Do you know if my layout of fittings is correct?


----------



## Plumber101 (Feb 25, 2009)

Can you post a pic?


----------



## MikeyP (Oct 1, 2008)

Does this look ok? Double sink vanity venting to the right of both sinks


----------



## Plumber101 (Feb 25, 2009)

That looks fine. I would have used a directional "T" but for this you shouldn't have a problem with a sanitary "T".

What you need now to tie in your sink drains is a 1 1/2" male adapter for the the size of pipe you uses. I can't tell by the pics but it looks like 2"

Don't for get to couple the splice between the "T" and "90"deg

before you install the sinks make sure you install the drain/pop-up assy. It is easier to do while out rather than trying to do it while the sink is installed.

After you have the sink installed all you need to do is to install a P-trap off the sink drain to the male adapter.

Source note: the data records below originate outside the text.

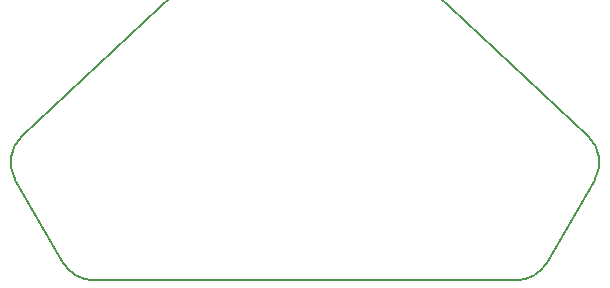
<source format=gbr>
G04 #@! TF.GenerationSoftware,KiCad,Pcbnew,(5.1.5)-3*
G04 #@! TF.CreationDate,2021-06-02T01:16:35-04:00*
G04 #@! TF.ProjectId,Toolhead_PCB,546f6f6c-6865-4616-945f-5043422e6b69,rev?*
G04 #@! TF.SameCoordinates,Original*
G04 #@! TF.FileFunction,Profile,NP*
%FSLAX46Y46*%
G04 Gerber Fmt 4.6, Leading zero omitted, Abs format (unit mm)*
G04 Created by KiCad (PCBNEW (5.1.5)-3) date 2021-06-02 01:16:35*
%MOMM*%
%LPD*%
G04 APERTURE LIST*
%ADD10C,0.150000*%
G04 APERTURE END LIST*
D10*
X82121451Y-110000000D02*
G75*
G02X79523375Y-108500000I0J3000000D01*
G01*
X75481923Y-101500000D02*
X79523375Y-108500000D01*
X75481923Y-101500000D02*
G75*
G02X76027080Y-97812416I2598077J1500000D01*
G01*
X87682481Y-86874500D02*
X76027080Y-97812416D01*
X87682482Y-86874500D02*
G75*
G02X112317518Y-86874500I12317518J-13125500D01*
G01*
X123972919Y-97812416D02*
X112317518Y-86874500D01*
X123972920Y-97812417D02*
G75*
G02X124518076Y-101500000I-2052920J-2187583D01*
G01*
X120476624Y-108500000D02*
X124518076Y-101500000D01*
X120476624Y-108500000D02*
G75*
G02X117878548Y-110000000I-2598076J1500000D01*
G01*
X82121451Y-110000000D02*
X117878548Y-110000000D01*
M02*

</source>
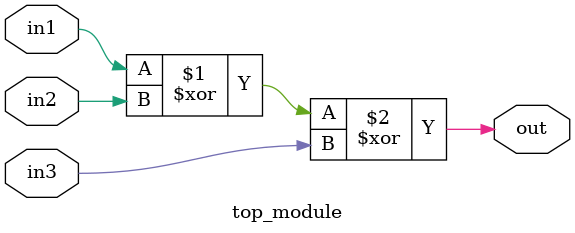
<source format=sv>
module top_module (
    input in1,
    input in2,
    input in3,
    output logic out 
);
    assign out = in1 ^ in2 ^ in3; // Implementing the circuit using XOR gates
endmodule

</source>
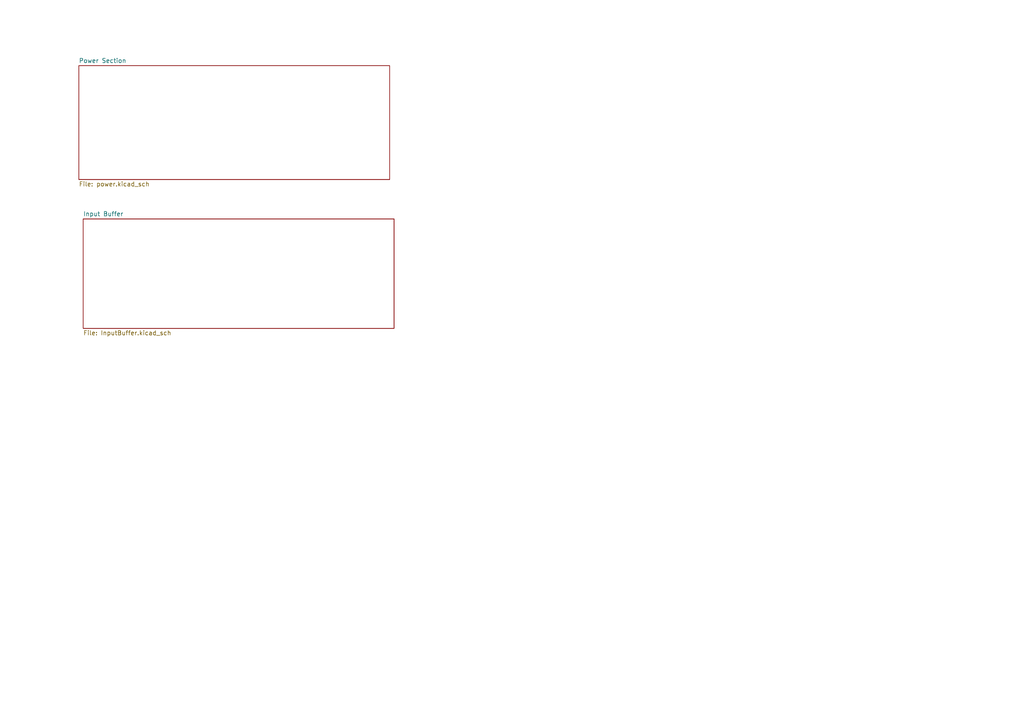
<source format=kicad_sch>
(kicad_sch
	(version 20250114)
	(generator "eeschema")
	(generator_version "9.0")
	(uuid "5faae81d-f66a-438b-a97a-07010798add6")
	(paper "A4")
	(title_block
		(title "Headphone Amplifier ")
		(date "2025-09-01")
		(rev "1")
		(comment 1 "Power Section")
		(comment 2 "https://www.youtube.com/watch?v=Z2GUoi63pJs&t=294s")
	)
	(lib_symbols)
	(sheet
		(at 22.86 19.05)
		(size 90.17 33.02)
		(exclude_from_sim no)
		(in_bom yes)
		(on_board yes)
		(dnp no)
		(fields_autoplaced yes)
		(stroke
			(width 0.1524)
			(type solid)
		)
		(fill
			(color 0 0 0 0.0000)
		)
		(uuid "97cb9c44-c831-444c-aa77-3756bc34400e")
		(property "Sheetname" "Power Section"
			(at 22.86 18.3384 0)
			(effects
				(font
					(size 1.27 1.27)
				)
				(justify left bottom)
			)
		)
		(property "Sheetfile" "power.kicad_sch"
			(at 22.86 52.6546 0)
			(effects
				(font
					(size 1.27 1.27)
				)
				(justify left top)
			)
		)
		(instances
			(project "Amp"
				(path "/5faae81d-f66a-438b-a97a-07010798add6"
					(page "2")
				)
			)
		)
	)
	(sheet
		(at 24.13 63.5)
		(size 90.17 31.75)
		(exclude_from_sim no)
		(in_bom yes)
		(on_board yes)
		(dnp no)
		(fields_autoplaced yes)
		(stroke
			(width 0.1524)
			(type solid)
		)
		(fill
			(color 0 0 0 0.0000)
		)
		(uuid "d463e94a-376b-41f1-9565-03159b2bc3bf")
		(property "Sheetname" "Input Buffer"
			(at 24.13 62.7884 0)
			(effects
				(font
					(size 1.27 1.27)
				)
				(justify left bottom)
			)
		)
		(property "Sheetfile" "InputBuffer.kicad_sch"
			(at 24.13 95.8346 0)
			(effects
				(font
					(size 1.27 1.27)
				)
				(justify left top)
			)
		)
		(instances
			(project "Amp"
				(path "/5faae81d-f66a-438b-a97a-07010798add6"
					(page "3")
				)
			)
		)
	)
	(sheet_instances
		(path "/"
			(page "1")
		)
	)
	(embedded_fonts no)
)

</source>
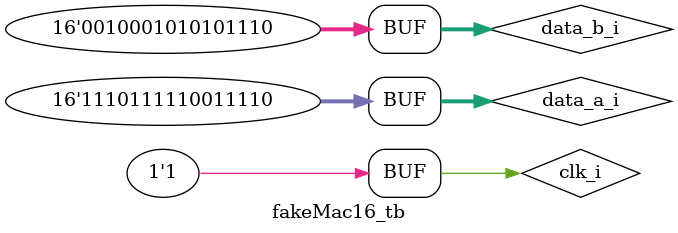
<source format=sv>
`timescale 1ns/1ns

module fakeMac16_tb();
    logic clk_en_i;        
    logic clk_i;
    
    logic [15:0] data_a_i;
    logic [15:0] data_b_i;
    logic rst_i;
    logic [32:0] result_o;

	fakeMac16 dut( .clk_en_i(clk_en_i), .clk_i(clk_i), .data_a_i( data_a_i), .data_b_i(data_b_i), .rst_i(rst_i), .result_o(result_o));
	always
		begin
		clk_i = 0; #5;
		clk_i = 1; #5;
		end
	initial
		begin
        #5
        
		data_a_i = 16'h0000;
		data_b_i = 16'h0000;

        #10
        
        data_a_i = 16'h6e71;
		data_b_i = 16'h6a02; 

        #10
       
        data_a_i = 16'hef9e;
		data_b_i = 16'h22ae; 

		end

endmodule



</source>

What are you doing for Hot/Cold water supply?


----------



## JDC (Mar 11, 2008)

It should work fine as long as you arent having it inspected. If you are, then you may have a problem with that tee on its side. At least you would here. Here it would have to be a tee-wye aka a combo fitting (wye and street 45) like you have on the vertical section. These can be a PIA when you're fighting for room. You cant have a tee on its side or on its back for drainage. In addition, your trap to vent distance may be a bit long...not sure. Its rather hard to tell from a picture. If the trap is too far from the vent you could cut in a tee or tee wye on its back between the two drains then back vent it into the stack. But, like I said what you have there should work fine as long as you arent having it inspected.

The fitting at the wall is called a trap adapter or around here we call them "desankos". Not sure why the desanko name...probably a brand from way back.


----------